It is funny how rarely my viewing tastes and my reading tastes coincide. There is nothing I like more on the television than a serial detective with some real character – my absolute favourites being the late great, gruff Warren Clarke as the grumpy Dalziel and kindly, untidy David Jason as Jack Frost. Yet when it comes to reading I find that I rarely go for serial detectives – somehow the balance between plot, detail and character often fails to excite me. However, there are three who have managed to get right under my skin. So let me share my favourites with you by starting, in reverse order, with the famous Sherlock Holmes.
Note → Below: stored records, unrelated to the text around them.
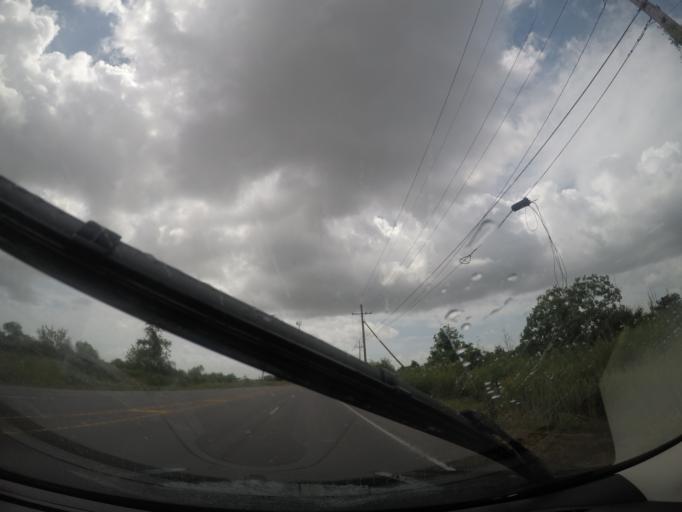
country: US
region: Louisiana
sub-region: Saint Tammany Parish
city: Eden Isle
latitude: 30.0762
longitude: -89.8439
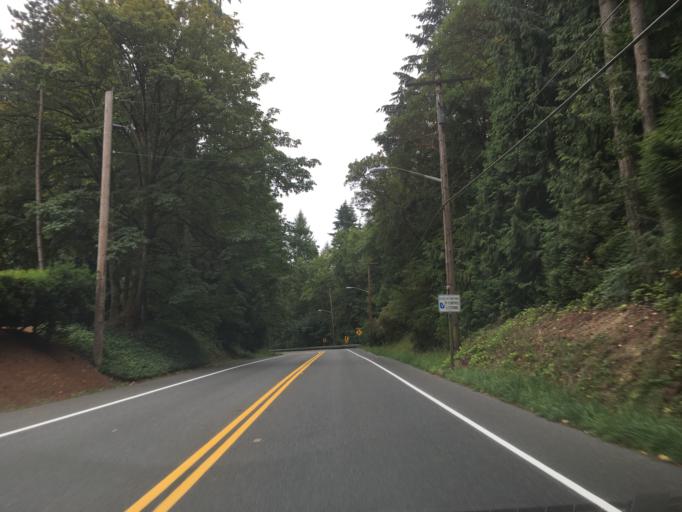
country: US
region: Washington
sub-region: King County
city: Inglewood-Finn Hill
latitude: 47.7267
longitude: -122.2437
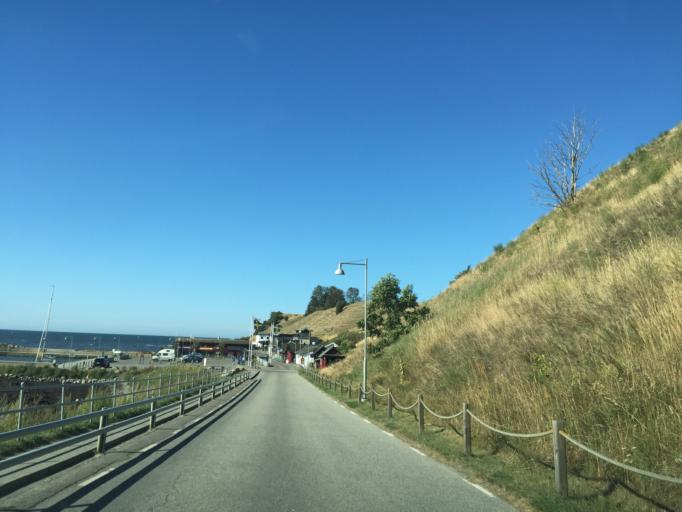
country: SE
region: Skane
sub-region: Ystads Kommun
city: Kopingebro
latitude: 55.3844
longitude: 14.0647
I grew up on Conan Doyle’s tales of this inimitable man. A man so analytical and observant that he could ascertain your domestic status, profession and place of residence, simply by the condition of your clothes and ‘toilette’. His experimentation with chemistry, his encyclopaedic knowledge and his acute observation made him brilliant in my eyes, but it was the solace he found in playing the violin together with his occasional, less socially acceptable behaviours, that revealed him as a man at odds with his own feelings. As a child I realised from these stories that it is often the flaws a character displays that makes them more appealing. At over 120 years old his many adventures with Watson have truly stood the test of time. They have been recreated numerous times through films, series and plays. Sherlock’s character has been discussed, analysed and re-invented endlessly and each depiction of the great man has something creditworthy about it. However nothing beats the ‘mind’s eye’ and I would recommend that you keep a volume of the original short stories on a shelf – for those occasions when you are short of time but want a complete read.
A couple of years ago I would have put this next detective in first place. The Jackson Brodie series, by Kate Atkinson had me hooked straight away, but just like marmite it seems these books are either loved or hated. If you read detective novels because you like a clearly defined plot then these definitely aren’t for you! Brodie is an ex policeman turned private detective who has a chequered past. Divorced and rather a poor judge of women his attachment to his daughter is key to his softer side. I always get the feeling that he is a man who grew a conscience later in life and now feels compelled to act although he knows it will inevitably go wrong. The storyline mixes up seemingly random incidents and apparently unconnected crimes. Various characters, some skilfully drawn and some deliberately clichéd, are thrown into the mix. In the later books these other characters hold the stories together and sometimes it seems that Brodie is little more than a walk on part. Life is portrayed as messy, often bleak and sometimes brutal and occasionally the tone of a book veers too closely towards the malicious and depressing despite the touches of humour; but somehow I always admire Brodie’s moral compass – even when I don’t particularly like him!
The television adaptations avoided much of the darkness in the books and Jason Isaacs portrayed Brodie in a likeable way that I was quite comfortable with.
My all-time favourite literary detective turns out not to be British but Canadian. Two years ago I picked up a second hand copy of ‘Bury your Dead’ by Canadian writer Louise Penny. I hadn’t read any of her previous works and was unaware that there were several earlier instalments in this remarkable series. Her writing is fluent and evocative and captures the beauty of Quebec, the piercing cold of the Canadian winters and the timelessness of the old village of Three Pines in haunting detail. Before I had finished that one book I was hunting down the rest of the series.
Our hero is Chief Inspector Armande Gamache of the Sûreté du Québec. Wise, worldly and honest, he longs for a simple life, but it isn’t the homicides he has to investigate that prevent him from enjoying one, it is the Sûreté. Gamache’s loyal team are as important to the stories as he is and they reveal more of their characters, their strengths and their failings with each case they investigate, and their personalities are gradually rounded out by their reactions to the forces that threaten them. Gamache comes across as a deep thinker who says little but feels much and who has incredible compassion for the eccentrics, the forgotten and the damaged, he most definitely doesn’t judge a book by its cover. My image of Gamache, his team and the village of Three Pines is so detailed that I could not bear to have it ruined and I have avoided all links to the film that has been made of the first novel.
Penny has written 11 books in the series, each one focusing on a different murder or disappearance. The books have a strong timeline and woven subtly through the series are references to a subplot that gradually takes shape and which ultimately explodes seriously damaging the Sûreté, Gamache and his team. I would rate each novel in the series as a minimum 4 bite and several as the full 5 bite.